Problem to work on: In the course description below, what do students develop during winter quarter?

Throughout the year, students will
participate in seminars on assigned readings, lecture/discussion sessions,
field and computer labs and extensive group projects. Early in fall quarter we
will take an extended field trip throughout the Pacific Northwest to visit a
variety of different forestland managers and experimental forests including the
H. J.
Andrews Experimental Forest in the central
Oregon Cascades. We will then return to campus to collect and analyze data on a
variety of different environmental variables. During winter quarter, students
will develop a land management plan that will be presented for review by the
campus community and third-party certification under the
Rain
Forest Alliance’s SmartWood program. In the spring quarter, students will
implement some portion of the land management plan which may include, for
example, marking a stand for thinning and writing and administering a contract
with a horse-logging contractor. There will also be springtime opportunities
for related internships and
independent
study.

The data:
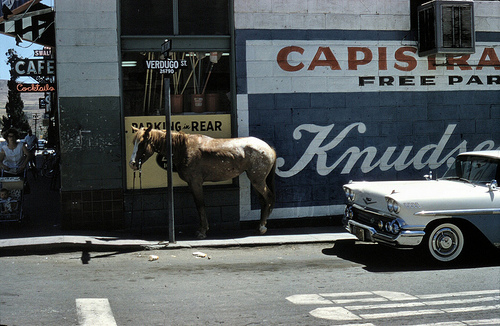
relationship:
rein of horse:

Output of the task: A land management plan, which is presented for review by the campus community and for third-party certification under the Rain Forest Alliance's SmartWood program.